Assignment:
Could you put the lines below into a Markdown table with the columns No. and Line, starting at the first line and stopping after the line that contains "Observed: 12 V"? Number each row, skip blank lines, and leave the pictures out of your answer.

Measurement reading data
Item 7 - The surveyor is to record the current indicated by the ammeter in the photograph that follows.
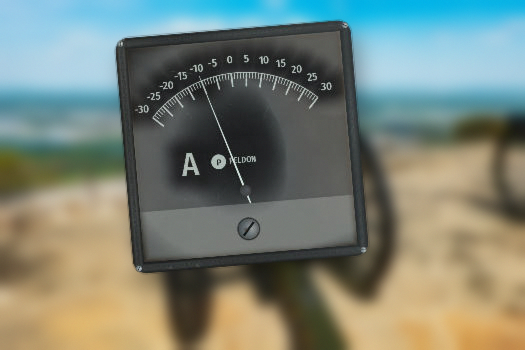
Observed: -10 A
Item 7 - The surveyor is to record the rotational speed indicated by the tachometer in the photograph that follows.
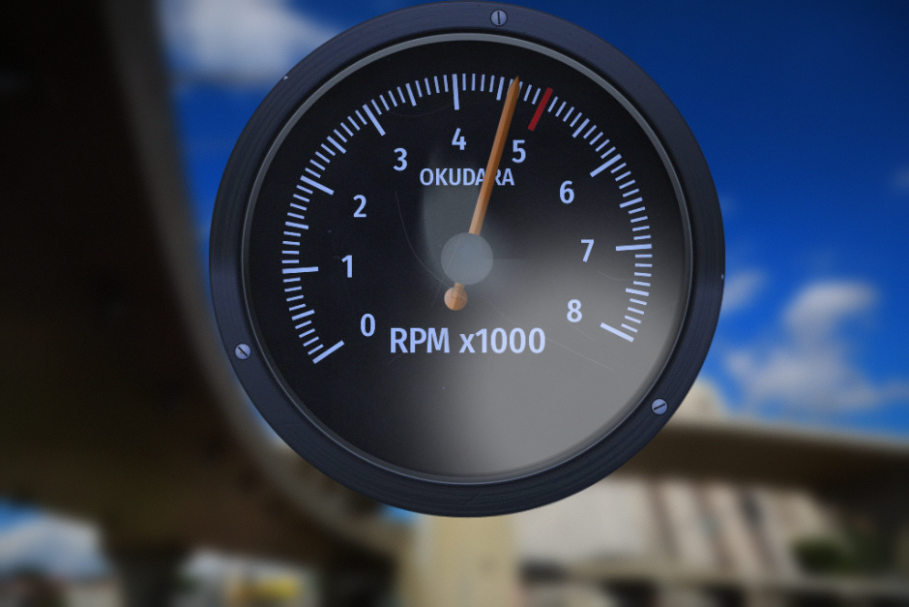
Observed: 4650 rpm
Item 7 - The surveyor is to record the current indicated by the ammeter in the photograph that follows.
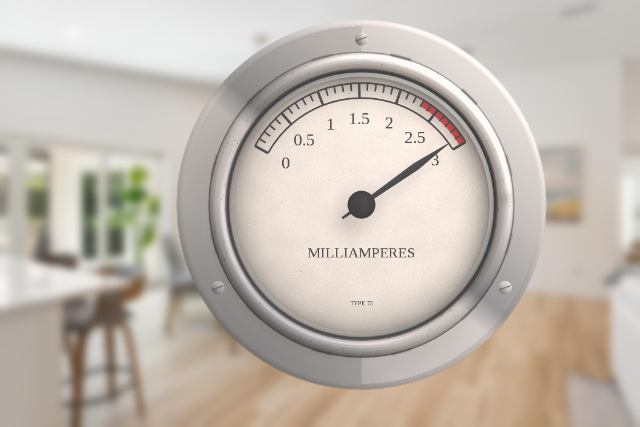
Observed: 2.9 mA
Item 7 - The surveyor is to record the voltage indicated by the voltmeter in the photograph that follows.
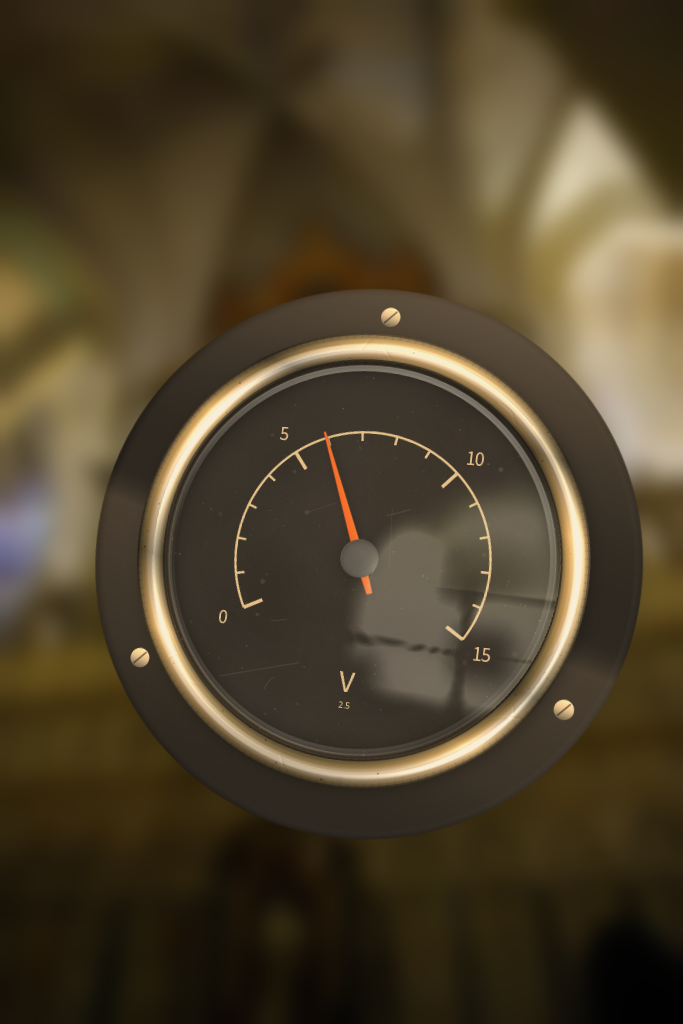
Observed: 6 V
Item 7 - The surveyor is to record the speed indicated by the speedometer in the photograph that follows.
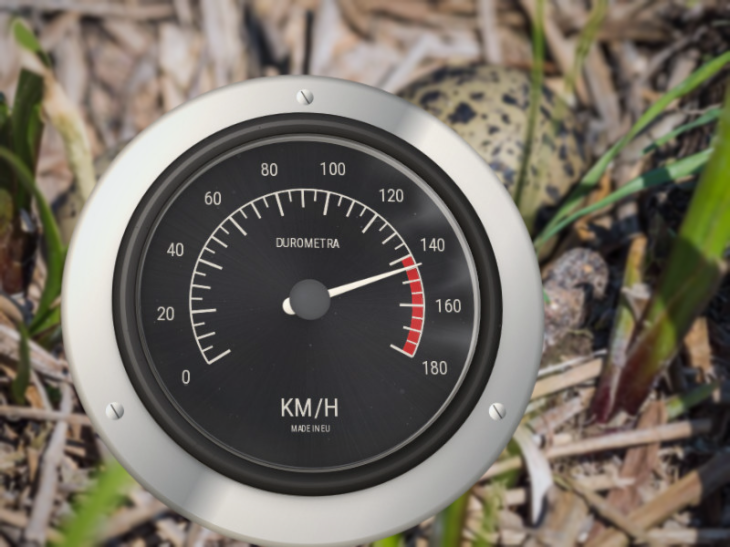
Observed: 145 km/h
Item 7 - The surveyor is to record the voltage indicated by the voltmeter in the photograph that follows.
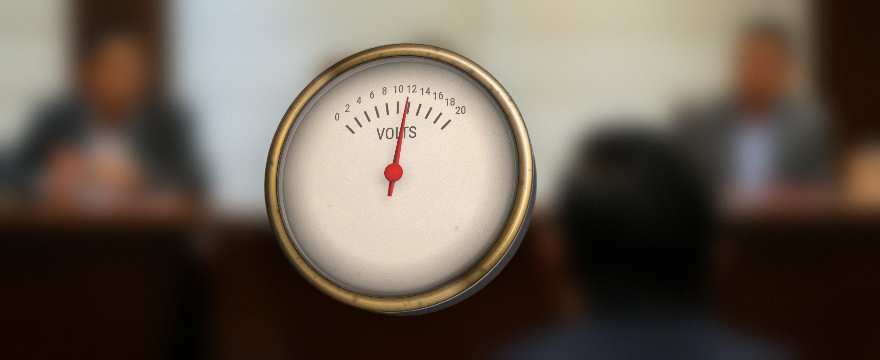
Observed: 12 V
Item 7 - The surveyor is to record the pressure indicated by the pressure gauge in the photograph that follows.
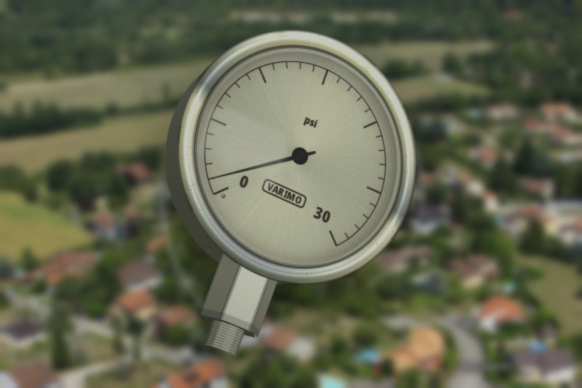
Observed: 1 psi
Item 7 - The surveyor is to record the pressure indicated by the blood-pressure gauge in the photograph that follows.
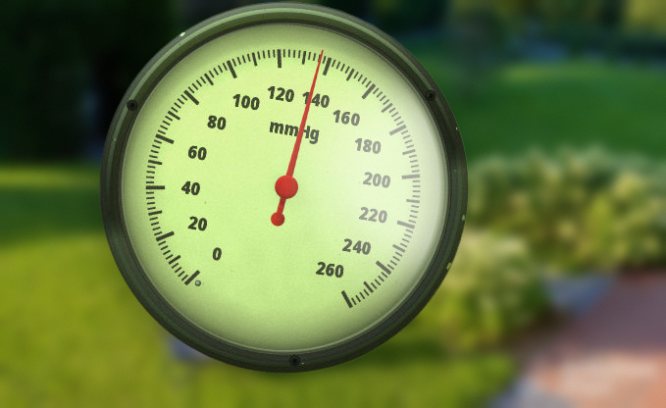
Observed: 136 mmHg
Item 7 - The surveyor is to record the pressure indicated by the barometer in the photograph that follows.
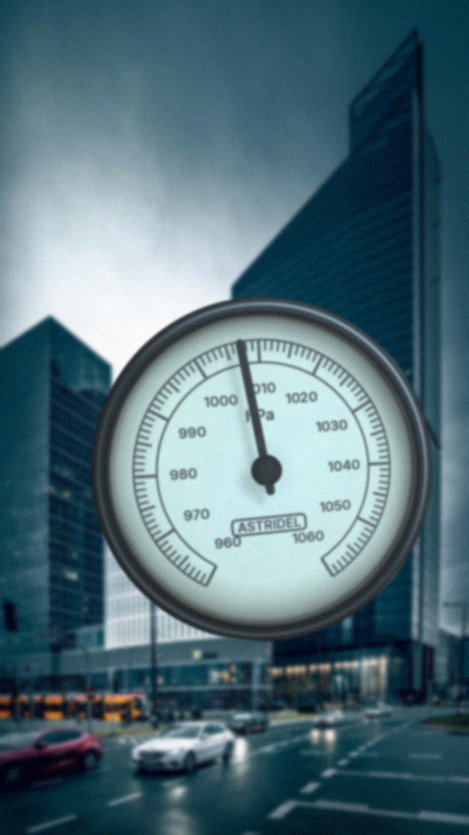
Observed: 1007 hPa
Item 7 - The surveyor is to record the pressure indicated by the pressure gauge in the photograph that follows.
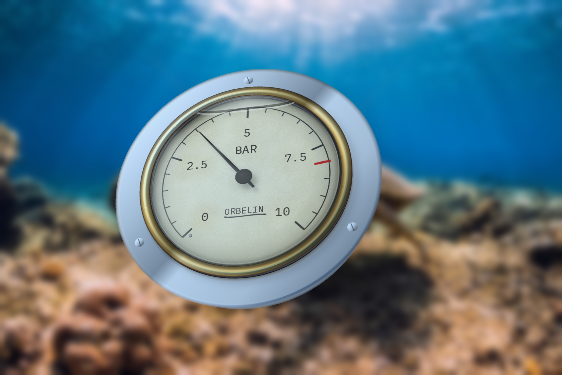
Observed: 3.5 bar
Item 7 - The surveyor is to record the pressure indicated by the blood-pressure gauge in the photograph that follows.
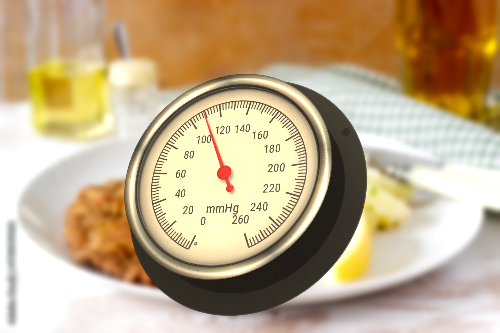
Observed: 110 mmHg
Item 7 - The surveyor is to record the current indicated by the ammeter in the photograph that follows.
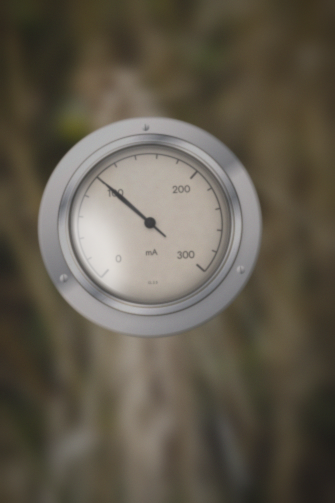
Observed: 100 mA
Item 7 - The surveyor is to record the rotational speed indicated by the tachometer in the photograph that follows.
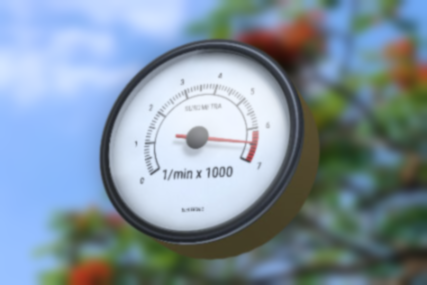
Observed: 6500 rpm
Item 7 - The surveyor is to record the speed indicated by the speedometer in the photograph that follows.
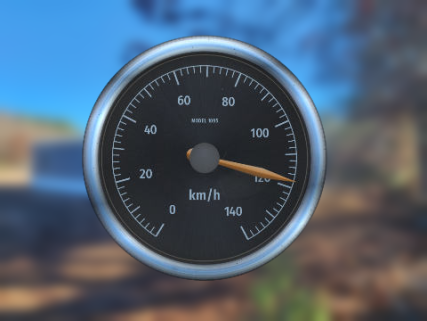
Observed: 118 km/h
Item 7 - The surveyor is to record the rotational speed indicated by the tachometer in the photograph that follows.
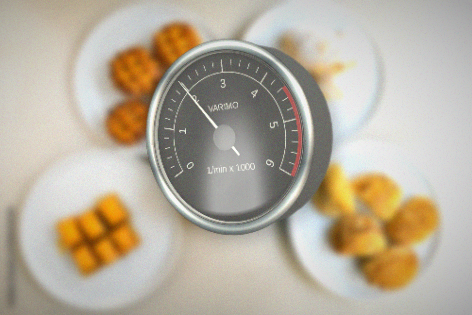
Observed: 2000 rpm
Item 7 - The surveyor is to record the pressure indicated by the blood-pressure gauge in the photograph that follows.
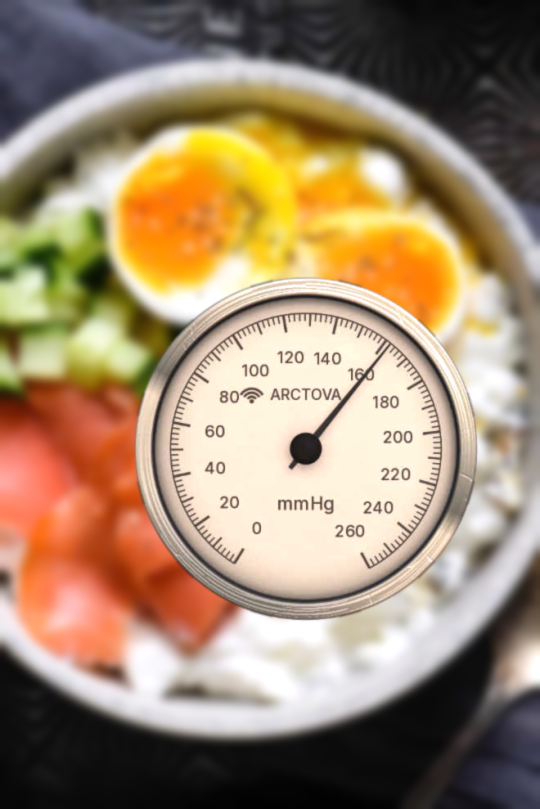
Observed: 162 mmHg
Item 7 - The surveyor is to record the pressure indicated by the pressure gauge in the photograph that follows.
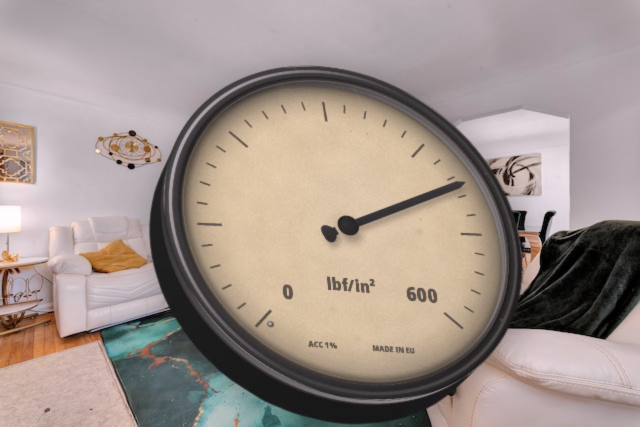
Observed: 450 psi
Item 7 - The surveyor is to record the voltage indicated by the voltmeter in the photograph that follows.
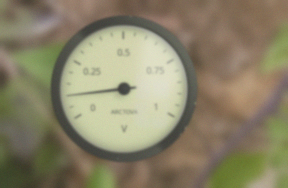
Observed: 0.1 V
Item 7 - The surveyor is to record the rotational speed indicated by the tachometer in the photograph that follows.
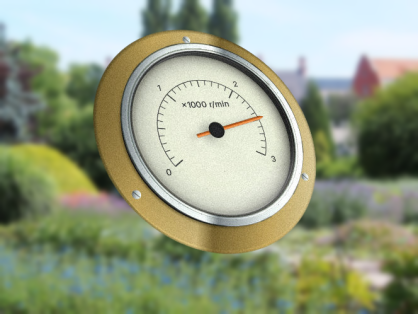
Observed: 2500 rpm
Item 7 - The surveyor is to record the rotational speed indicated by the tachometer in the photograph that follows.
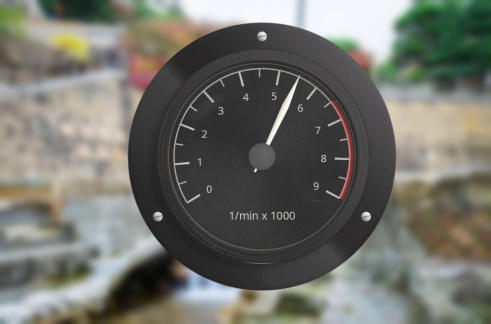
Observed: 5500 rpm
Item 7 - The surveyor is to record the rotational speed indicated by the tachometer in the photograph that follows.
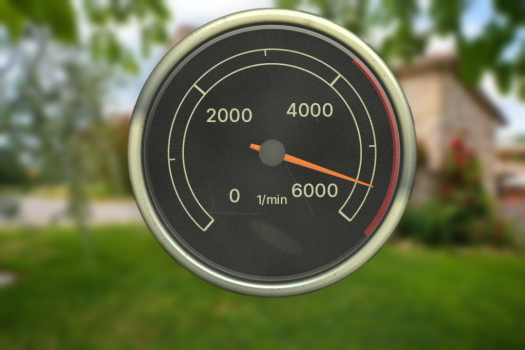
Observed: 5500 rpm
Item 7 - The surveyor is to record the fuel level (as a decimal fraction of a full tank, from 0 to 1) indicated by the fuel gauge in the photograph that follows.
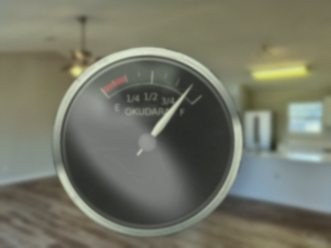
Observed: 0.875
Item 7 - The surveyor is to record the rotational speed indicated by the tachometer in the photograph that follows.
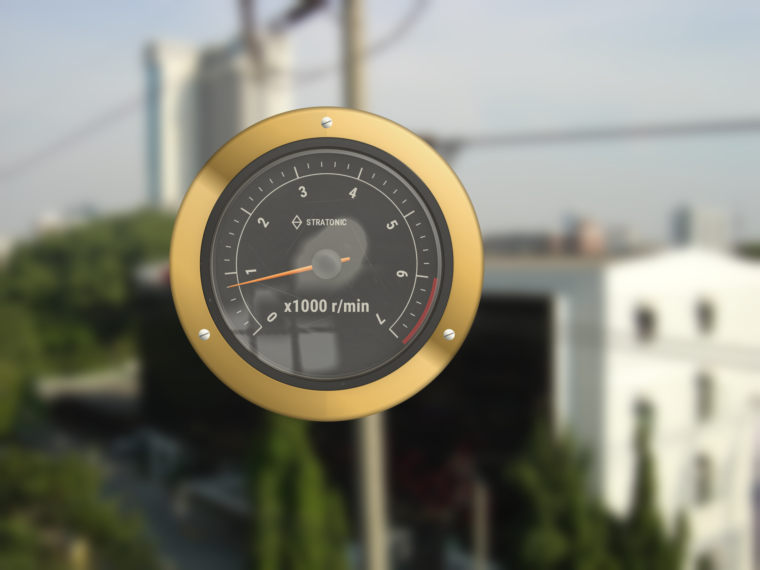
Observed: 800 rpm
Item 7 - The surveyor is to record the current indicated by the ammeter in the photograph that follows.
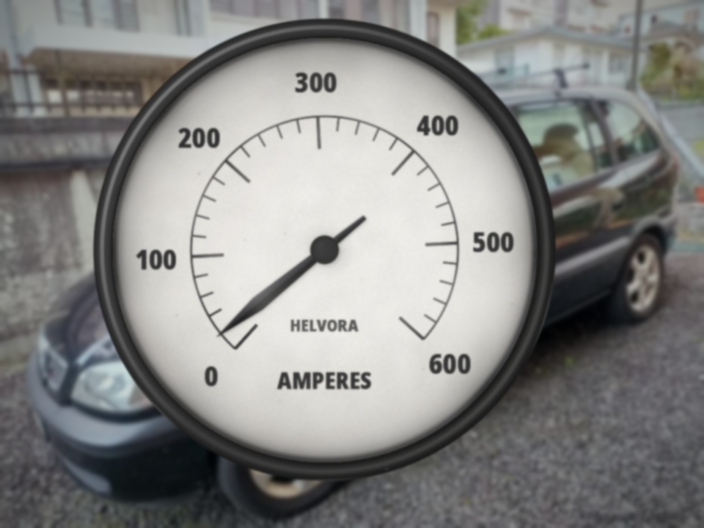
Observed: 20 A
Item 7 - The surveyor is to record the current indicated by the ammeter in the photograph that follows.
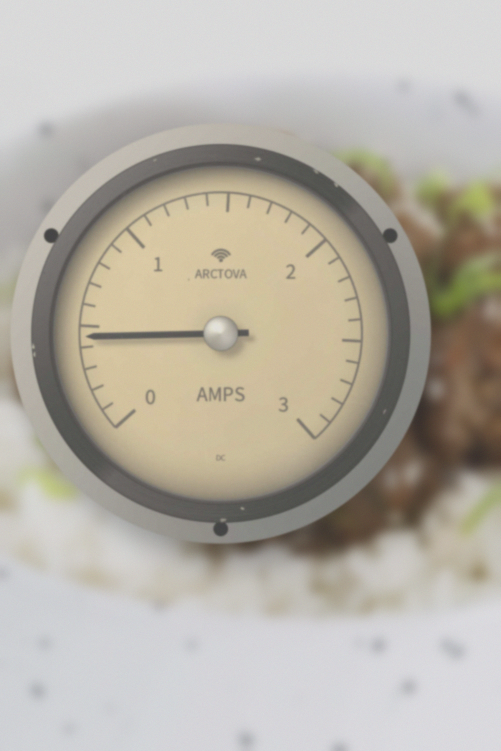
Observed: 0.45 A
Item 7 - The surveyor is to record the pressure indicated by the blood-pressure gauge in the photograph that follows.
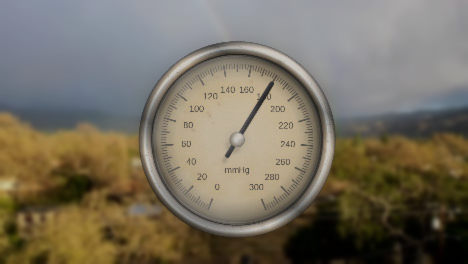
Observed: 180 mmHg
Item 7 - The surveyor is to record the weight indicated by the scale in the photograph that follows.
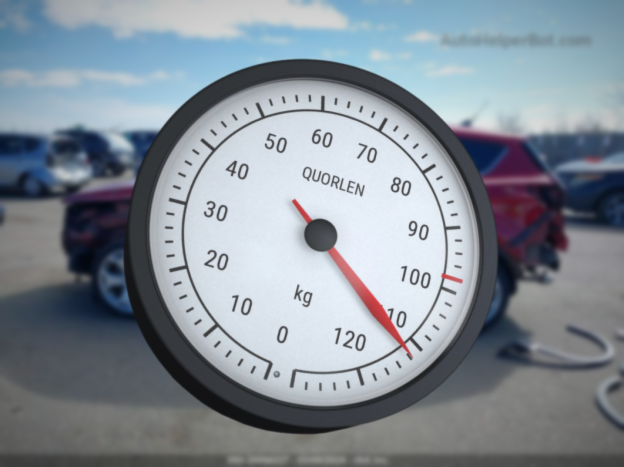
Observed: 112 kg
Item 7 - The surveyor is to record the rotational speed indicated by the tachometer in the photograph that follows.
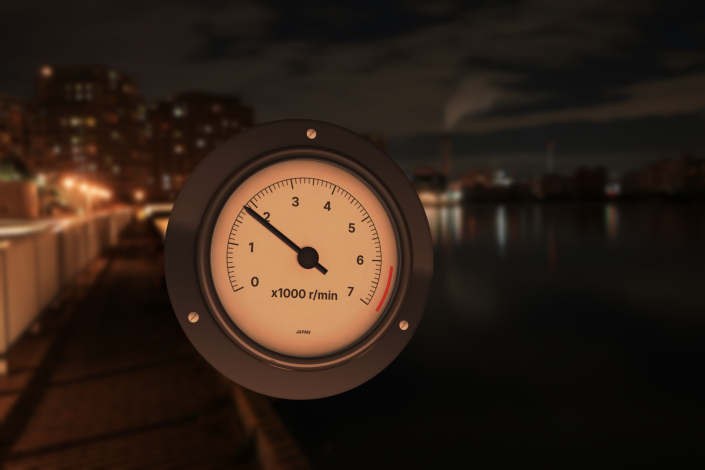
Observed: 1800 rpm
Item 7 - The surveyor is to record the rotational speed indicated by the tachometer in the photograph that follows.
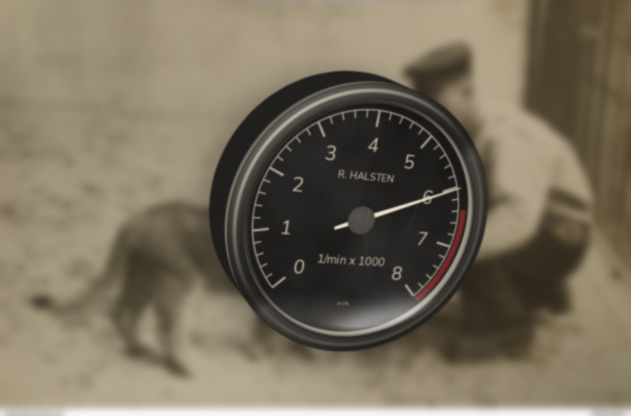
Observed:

Output for this exercise:
| No. | Line |
|---|---|
| 1 | Item 7 - The surveyor is to record the current indicated by the ammeter in the photograph that follows. |
| 2 | Observed: -10 A |
| 3 | Item 7 - The surveyor is to record the rotational speed indicated by the tachometer in the photograph that follows. |
| 4 | Observed: 4650 rpm |
| 5 | Item 7 - The surveyor is to record the current indicated by the ammeter in the photograph that follows. |
| 6 | Observed: 2.9 mA |
| 7 | Item 7 - The surveyor is to record the voltage indicated by the voltmeter in the photograph that follows. |
| 8 | Observed: 6 V |
| 9 | Item 7 - The surveyor is to record the speed indicated by the speedometer in the photograph that follows. |
| 10 | Observed: 145 km/h |
| 11 | Item 7 - The surveyor is to record the voltage indicated by the voltmeter in the photograph that follows. |
| 12 | Observed: 12 V |